The Problem

Your transactional database holds the source of truth. But many other systems need to see changes: a search index, a data warehouse, a cache, a downstream microservice, an audit log. The naive way is to either dual-write from your application (write to DB AND publish event) or periodically poll the database for changes.

Both have problems. Dual-writes risk inconsistency (DB succeeds, event fails, or vice versa). Polling is slow and misses deletes.

Change Data Capture (CDC) solves this by reading the database's transaction log directly. Every committed change becomes an event you can stream to anyone.

How CDC Works

Every database has a transaction log (Postgres WAL, MySQL binlog, SQL Server transaction log) that records every modification. The database uses this log for crash recovery and replication. CDC reads it for downstream use.

A CDC tool (like Debezium):

1. Connects to the database as a replica.
2. Reads the transaction log entries.
3. For each entry (insert, update, delete), produces an event.
4. Publishes the event to Kafka or another message bus.
5. Tracks its position in the log so it can resume after restart.

The Event Format

A CDC event typically contains:

{
  "op": "u",                    // c=create, u=update, d=delete
  "ts_ms": 1714896000000,
  "before": {                   // previous state (for u, d)
    "id": 42,
    "name": "Old Name"
  },
  "after": {                    // new state (for c, u)
    "id": 42,
    "name": "New Name"
  },
  "source": {
    "db": "myapp",
    "table": "users",
    "lsn": 12345               // log position
  }
}

Consumers can react to specific operations: only inserts, only deletes, only changes to certain columns.

Why CDC Beats Dual-Write

Dual-write: app writes DB, then publishes event. If the app crashes between, the event is lost. Inconsistency.

CDC: only one write (to DB). The event flows from the log automatically. The transaction log is the source of truth. No race conditions, no missed events.

This is sometimes called outbox replacement: CDC obviates the outbox pattern (which exists specifically to fix dual-write inconsistency).

Architecture

CDC Pipeline
Source
Postgres / MySQL
WAL / Binlog
reads log
CDC
Debezium / Maxwell
publishes events
Bus
Kafka
consumed by
Sinks
Search Index
Data Warehouse
Other Services

Major Implementations

Debezium: the popular open-source choice. Connectors for Postgres, MySQL, MongoDB, SQL Server, Oracle, Cassandra. Runs as a Kafka Connect plugin. Production-grade.
Maxwell: simpler, MySQL-only. Output to Kafka, Kinesis, Pub/Sub.
AWS DMS: AWS managed CDC service.
Built-in: some databases have native streaming. PostgreSQL logical replication, MongoDB change streams, DynamoDB Streams.

Common Use Cases

Database replication: Postgres to MySQL, or different versions of the same DB.
Search index sync: Postgres to Elasticsearch.

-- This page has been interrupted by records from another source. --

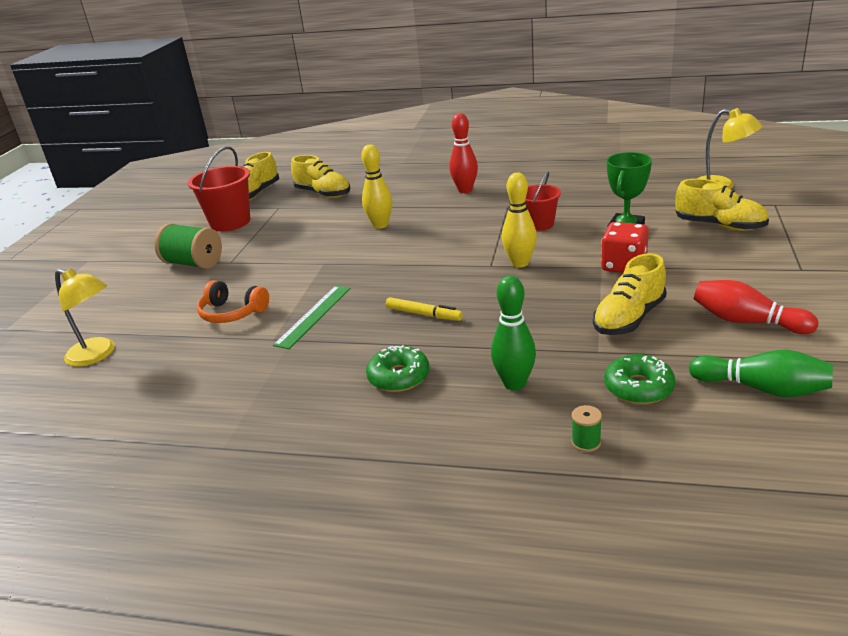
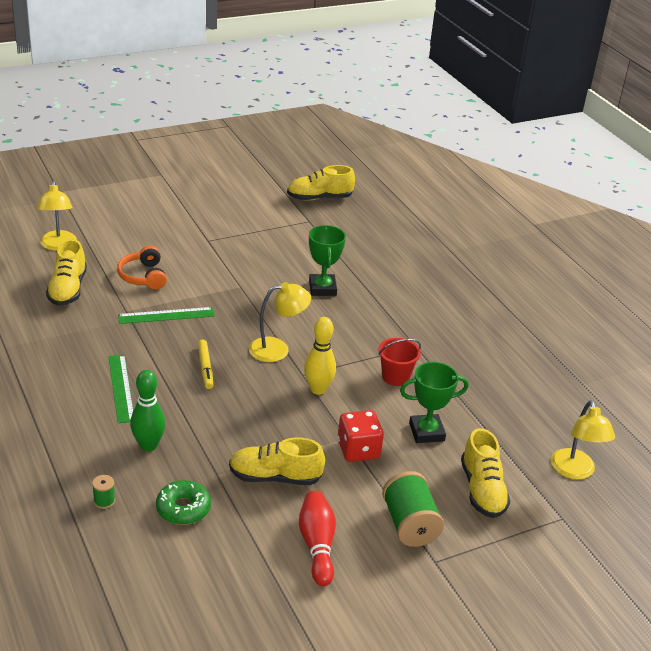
camera: 45 degrees right, 5 degrees up
green spool [154,223,222,269] -> green spool moved to [382,471,444,547]
red bucket [187,146,250,231] -> none
yellow shoe [291,155,350,198] -> yellow shoe moved to [46,239,87,306]
yellow bowling pin [361,144,392,229] -> green trophy [309,225,346,296]
green donut [366,345,429,392] -> green ruler [108,355,133,423]
red bowling pin [450,113,478,193] -> none
green bowling pin [689,350,833,397] -> none
none -> yellow lamp [249,282,311,362]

New row in DB = new document in index.
Cache invalidation: when a row changes, push an event that invalidates relevant cache entries.
Microservice integration: the order service updates its DB; the analytics service reads CDC events to update its own state.
Audit logs: every change recorded immutably.
Data warehousing: stream operational changes into the warehouse continuously instead of nightly batch dumps.

The Snapshot Problem

CDC starts capturing from "now." But what about the existing data when you first set up CDC?

Two approaches:

Initial snapshot: CDC reads the entire current state once (a full table scan), produces "create" events for every row. Then switches to log streaming. Standard with Debezium.
Skip snapshot: only stream changes from now on. Existing data is missed; can be backfilled separately.

Schema Changes

What happens when you add a column? Drop one? Rename a table?

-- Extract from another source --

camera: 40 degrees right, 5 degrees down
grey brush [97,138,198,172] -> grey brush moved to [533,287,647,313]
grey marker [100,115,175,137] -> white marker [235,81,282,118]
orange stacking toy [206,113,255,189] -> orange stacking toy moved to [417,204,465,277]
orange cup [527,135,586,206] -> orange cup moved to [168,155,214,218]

CDC captures these as events too (DDL events). Downstream consumers need to handle schema evolution. Common pattern: a schema registry alongside the event stream that consumers reference.

The One Thing to Remember

CDC turns your database's transaction log into a real-time event stream that any downstream system can consume. It eliminates the dual-write problem and is the cleanest way to integrate a transactional database with the rest of your data infrastructure. If you've ever found yourself writing application code to "publish an event after writing to the database," there's a good chance CDC is what you actually want.